> **What is being asked**
Copy out everything in the listing below from the line containing "kingdom: Animalia" down to the line containing "genus: Hypericum", both lines included. Leave the pictures out of your copy.

> **Supplied data**
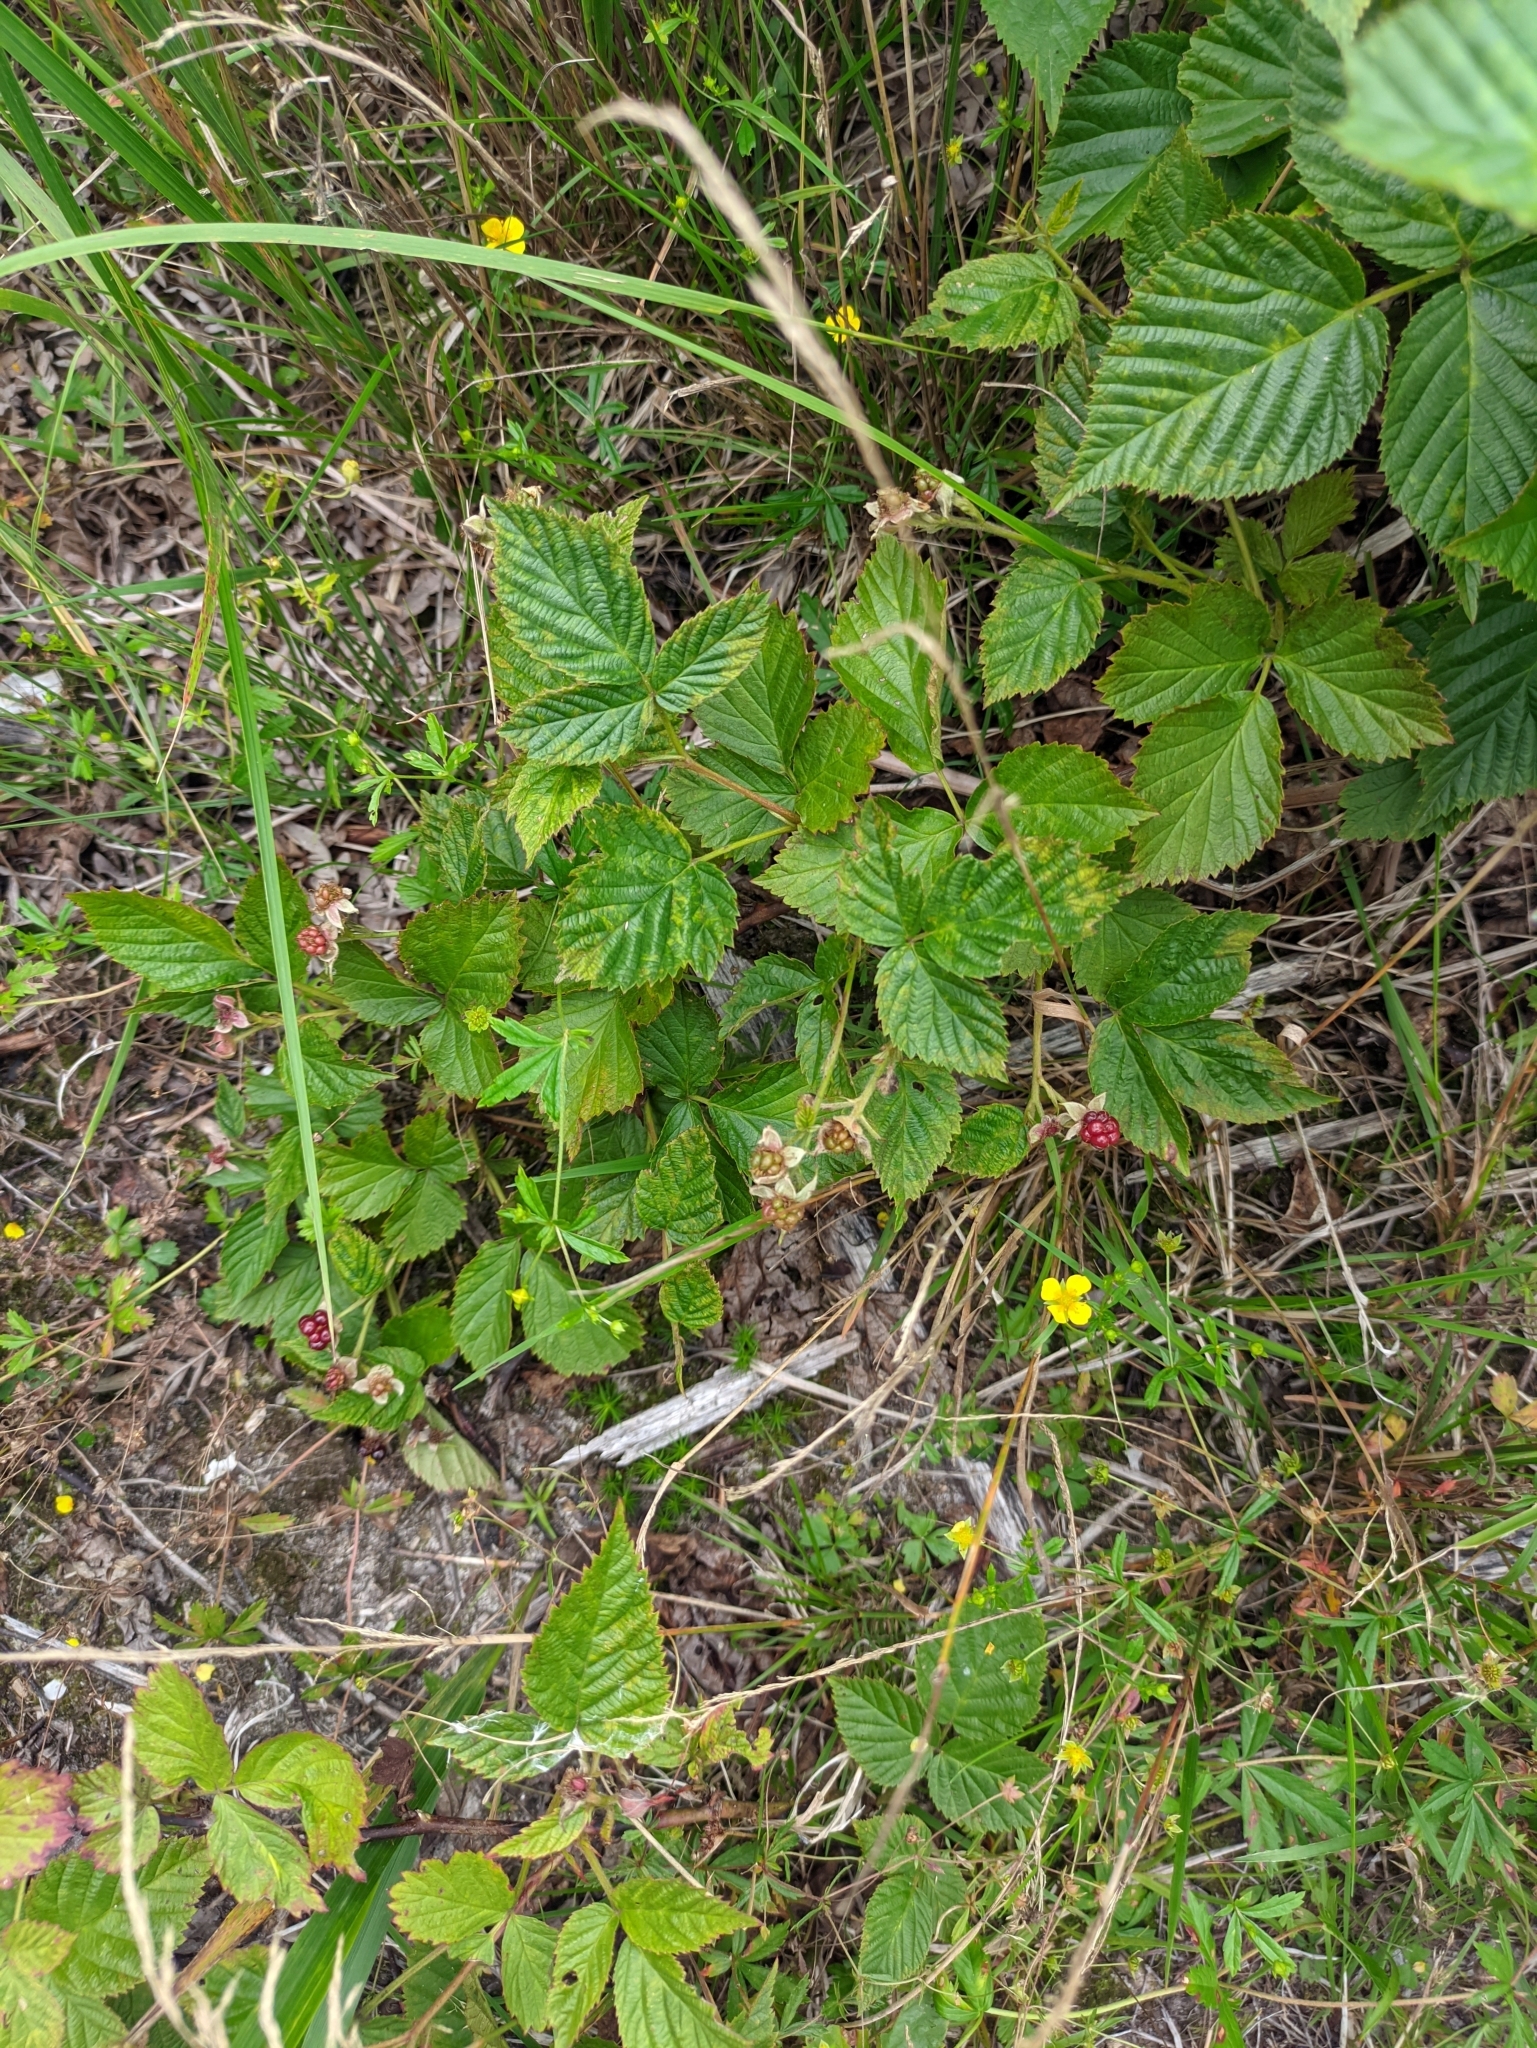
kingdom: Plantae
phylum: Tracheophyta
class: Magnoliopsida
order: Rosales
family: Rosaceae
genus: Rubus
* * *
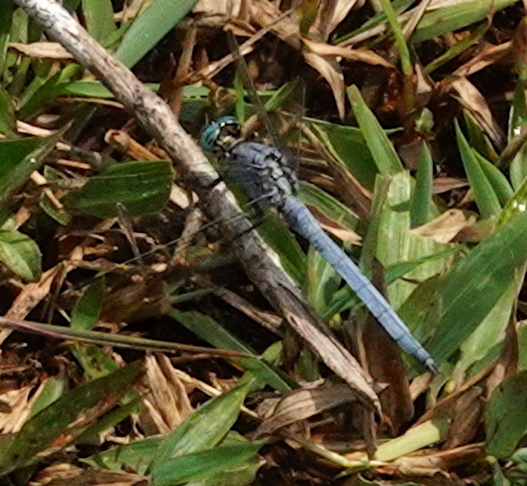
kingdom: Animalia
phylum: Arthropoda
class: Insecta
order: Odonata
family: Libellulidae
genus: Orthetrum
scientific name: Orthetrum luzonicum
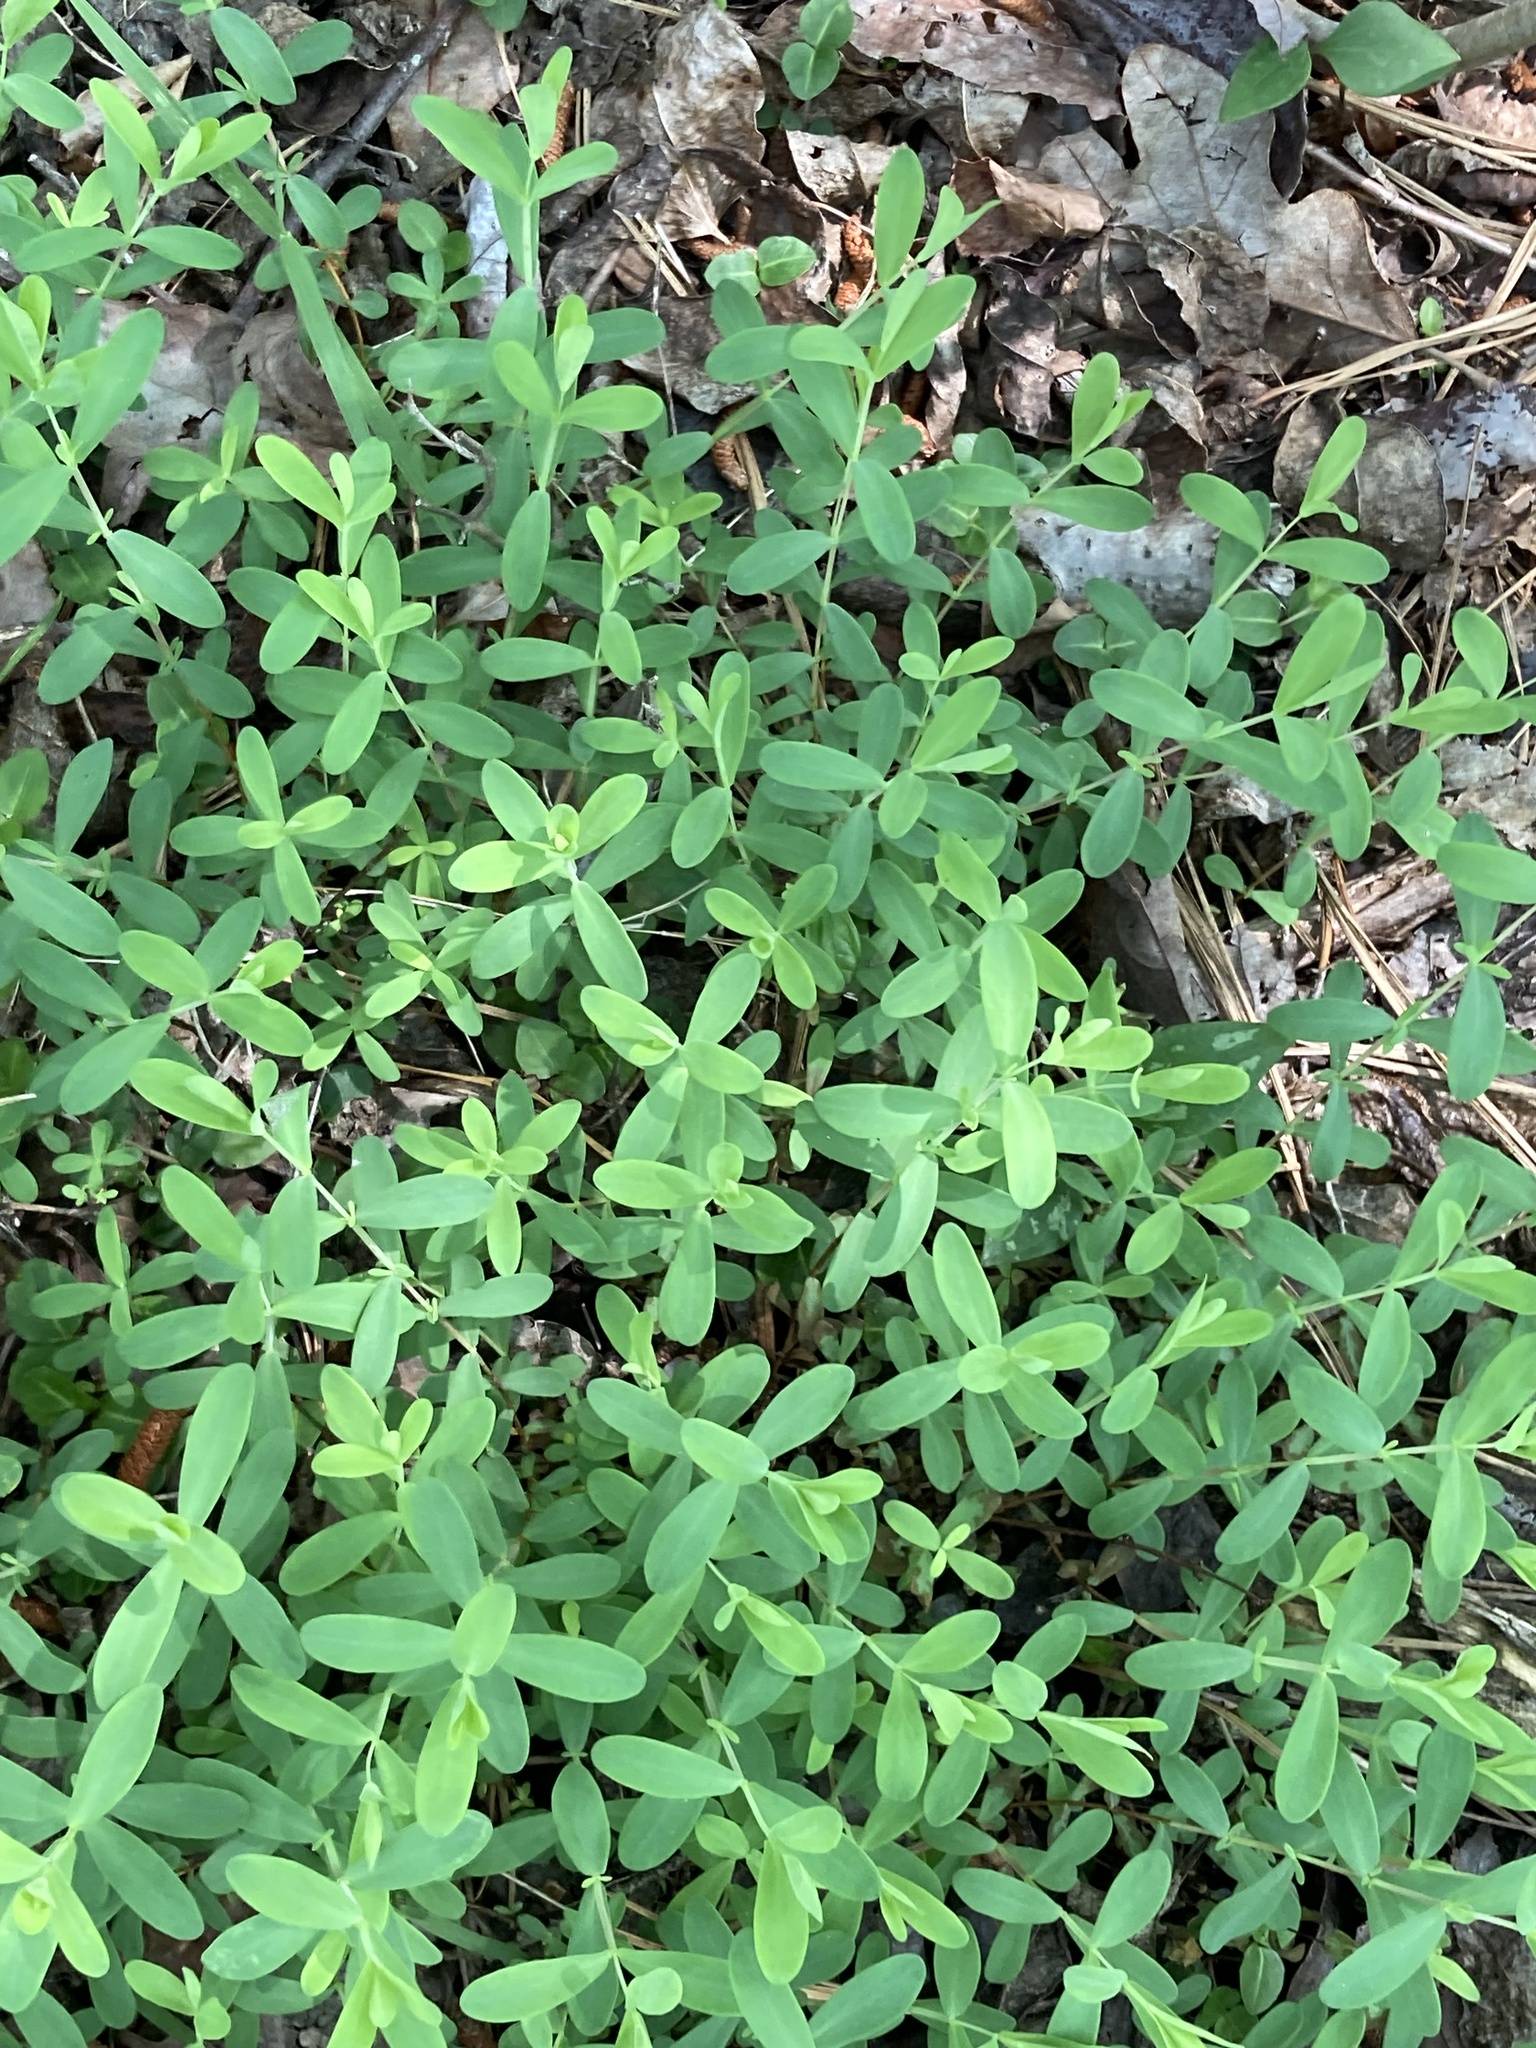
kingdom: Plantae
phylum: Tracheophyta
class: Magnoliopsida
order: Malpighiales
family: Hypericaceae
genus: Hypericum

> **Exercise solution**
kingdom: Animalia
phylum: Arthropoda
class: Insecta
order: Odonata
family: Libellulidae
genus: Orthetrum
scientific name: Orthetrum luzonicum
kingdom: Plantae
phylum: Tracheophyta
class: Magnoliopsida
order: Malpighiales
family: Hypericaceae
genus: Hypericum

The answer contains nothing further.